Friday, October 27, 2006
One minute closer to the hour of your doom:
Mike Scheuer, he of Alec Station, Through Our Enemies Eyes, Imperial Hubris, the bin Laden hunter above them all, is voting Republican in 2006. I've been baffled by Scheuer in the past, but this is more than a mistake, it's a betrayal of what he believes.

For Scheuer, this is The Case:
If Americans vote for what sounds like sweet reason from the Democrats, bin Laden and company will rejoice. What they will hear is the death knell for any prospect of effective U.S. military resistance to militant Islam. With the Republicans out, the Islamists will be confident that Democrats will deliver the best of both worlds: less emphasis on military force and a rigid maintenance of U.S. foreign policies that are hated with passion and near-unanimity by 1.3 billion Muslims. If Osama approved of music, he would be whistling "Happy Days Are Here Again!"
This is madness! Mike, please -- you know UBL wants us in Iraq. We know this because al-Qaeda says so, and you're the one who, wisely, has always warned us to pay close attention to al-Qaeda's stated wishes. Should we give UBL what he wants, or withdraw from Iraq to leave al-Qaeda to the tender mercies of the Iraqi Sunnis while we redouble our efforts to destroy their camps, disrupt their finances and stop the appeal of their message? Those are the stakes
in this election.

To translate something from the Scheuer-ese that may be a bit obscure, when Mike says the Dems will provide "a rigid maintenance of U.S. foreign policies that are hated with passion and near-unanimity by 1.3 billion Muslims," he means things like support for Israel. And he's right: the Democratic Party will support Israel. Of course, if that sort of thing bothers Mike, he should ask himself why it's preferable to vote for a Republican Party that will support Israel blindly, on top of doing all sorts of things that UBL likes without actually destroying al-Qaeda. Please, Mike, can't you see this?
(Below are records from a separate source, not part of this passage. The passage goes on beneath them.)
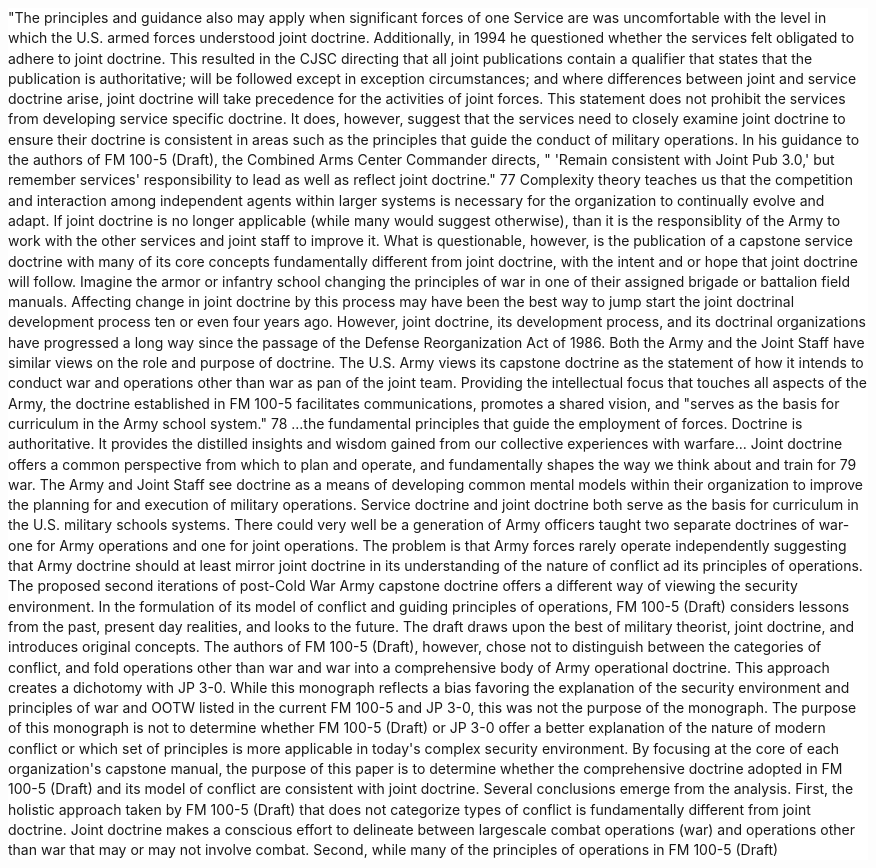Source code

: "The principles and guidance also may apply when significant forces of one Service are was uncomfortable with the level in which the U.S. armed forces understood joint doctrine. Additionally, in 1994 he questioned whether the services felt obligated to adhere to joint doctrine. This resulted in the CJSC directing that all joint publications contain a qualifier that states that the publication is authoritative; will be followed except in exception circumstances; and where differences between joint and service doctrine arise, joint doctrine will take precedence for the activities of joint forces. This statement does not prohibit the services from developing service specific doctrine. It does, however, suggest that the services need to closely examine joint doctrine to ensure their doctrine is consistent in areas such as the principles that guide the conduct of military operations.
In his guidance to the authors of FM 100-5 (Draft), the Combined Arms Center Commander directs, " 'Remain consistent with Joint Pub 3.0,' but remember services' responsibility to lead as well as reflect joint doctrine." 77 Complexity theory teaches us that the competition and interaction among independent agents within larger systems is necessary for the organization to continually evolve and adapt. If joint doctrine is no longer applicable (while many would suggest otherwise), than it is the responsiblity of the Army to work with the other services and joint staff to improve it. What is questionable, however, is the publication of a capstone service doctrine with many of its core concepts fundamentally different from joint doctrine, with the intent and or hope that joint doctrine will follow. Imagine the armor or infantry school changing the principles of war in one of their assigned brigade or battalion field manuals. Affecting change in joint doctrine by this process may have been the best way to jump start the joint doctrinal development process ten or even four years ago. However, joint doctrine, its development process, and its doctrinal organizations have progressed a long way since the passage of the Defense Reorganization Act of 1986.
Both the Army and the Joint Staff have similar views on the role and purpose of doctrine. The U.S. Army views its capstone doctrine as the statement of how it intends to conduct war and operations other than war as pan of the joint team. Providing the intellectual focus that touches all aspects of the Army, the doctrine established in FM 100-5 facilitates communications, promotes a shared vision, and "serves as the basis for curriculum in the Army school system." 
78
...the fundamental principles that guide the employment of forces. Doctrine is authoritative. It provides the distilled insights and wisdom gained from our collective experiences with warfare... Joint doctrine offers a common perspective from which to plan and operate, and fundamentally shapes the way we think about and train for 79 war.
The Army and Joint Staff see doctrine as a means of developing common mental models within their organization to improve the planning for and execution of military operations. Service doctrine and joint doctrine both serve as the basis for curriculum in the U.S. military schools systems. There could very well be a generation of Army officers taught two separate doctrines of war-one for Army operations and one for joint operations. The problem is that Army forces rarely operate independently suggesting that Army doctrine should at least mirror joint doctrine in its understanding of the nature of conflict ad its principles of operations.
The proposed second iterations of post-Cold War Army capstone doctrine offers a different way of viewing the security environment. In the formulation of its model of conflict and guiding principles of operations, FM 100-5 (Draft) considers lessons from the past, present day realities, and looks to the future. The draft draws upon the best of military theorist, joint doctrine, and introduces original concepts. The authors of FM 100-5 (Draft), however, chose not to distinguish between the categories of conflict, and fold operations other than war and war into a comprehensive body of Army operational doctrine. This approach creates a dichotomy with JP 3-0.
While this monograph reflects a bias favoring the explanation of the security environment and principles of war and OOTW listed in the current FM 100-5 and JP 3-0, this was not the purpose of the monograph. The purpose of this monograph is not to determine whether FM 100-5 (Draft) or JP 3-0 offer a better explanation of the nature of modern conflict or which set of principles is more applicable in today's complex security environment. By focusing at the core of each organization's capstone manual, the purpose of this paper is to determine whether the comprehensive doctrine adopted in FM 100-5 (Draft) and its model of conflict are consistent with joint doctrine.
Several conclusions emerge from the analysis. First, the holistic approach taken by FM 100-5 (Draft) that does not categorize types of conflict is fundamentally different from joint doctrine. Joint doctrine makes a conscious effort to delineate between largescale combat operations (war) and operations other than war that may or may not involve combat. Second, while many of the principles of operations in FM 100-5 (Draft)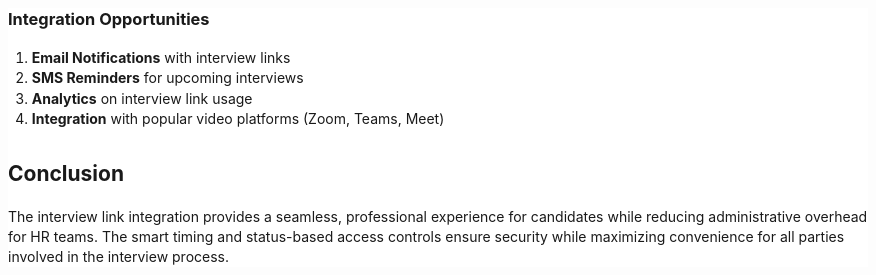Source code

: ### Integration Opportunities
1. **Email Notifications** with interview links
2. **SMS Reminders** for upcoming interviews
3. **Analytics** on interview link usage
4. **Integration** with popular video platforms (Zoom, Teams, Meet)

## Conclusion

The interview link integration provides a seamless, professional experience for candidates while reducing administrative overhead for HR teams. The smart timing and status-based access controls ensure security while maximizing convenience for all parties involved in the interview process.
One last word. In 2004, I was having drinks with a former Democratic leadership aide who was interested in all my reporting on the low-intensity conflict between the White House and the CIA. Several beers into the evening, the aide turned to me and asked, "Why won't the CIA just make it easier on us and take him down?" (The aide meant politically; he didn't mean the Agency should just cap Bush.) I told him that's just not what the CIA does -- if Bush won reelection with a CIA in actual open revolt, it would be screwed. (It was screwed anyway.) But Scheuer's op-ed goes a long way toward demonstrating the aide's broader point: how difficult it is for people with Republican or conservative inclinations of a Reagan-era vintage to break with the party, even on the most important issues they themselves believe are out there.